Author: SecondTry
Date: 2023-06-01 23:46
>
>
> However, I am afraid that in the realm of a well made
> instrument requiring lots of skilled man hours.......fine
> tuning so that 12ths work and such.......the cost is in the
> skilled labor NOT the material. I would be willing to spend
> $10,000 on a beautifully made, well in tune plastic clarinet,
> but it sounds like that is not what you have in mind.
>
Hi Paul:
Thank you for your informed points as always. For the record, whether I could personally afford it or not, it would make me happy to see a well received/reviewed stable long lasting clarinet made of something other than wood, such as plastic, (my desire for greenness notwithstanding) in which its relatively high cost like that you cite was justified by things like the specialty of the plastic for acoustical or stability properties, the color, pitch and shape of its tone, and its workmanship/reliability.
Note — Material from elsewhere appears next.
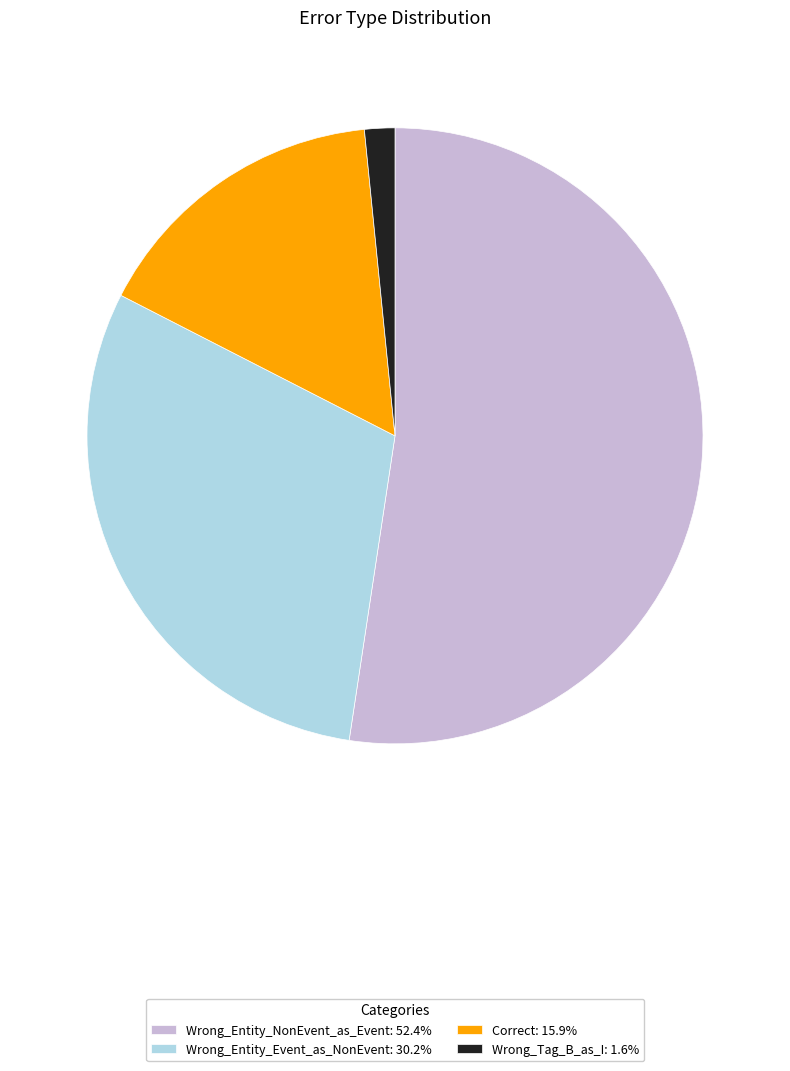

Which category accounts for the majority?

Wrong_Entity_NonEvent_as_Event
What I wonder about isn't whether such a thing could be made, but the backlash of consumers that might justifiably say, "you mean Buffet, et. al., all these years you could have made a great plastic instrument but instead helped make grenadilla all but extinct because you could sell instruments made of it at a higher markup than its cost to produce, that an even less expensive to produce, potentially greater dimensionally stable, extremely high quality plastic model?"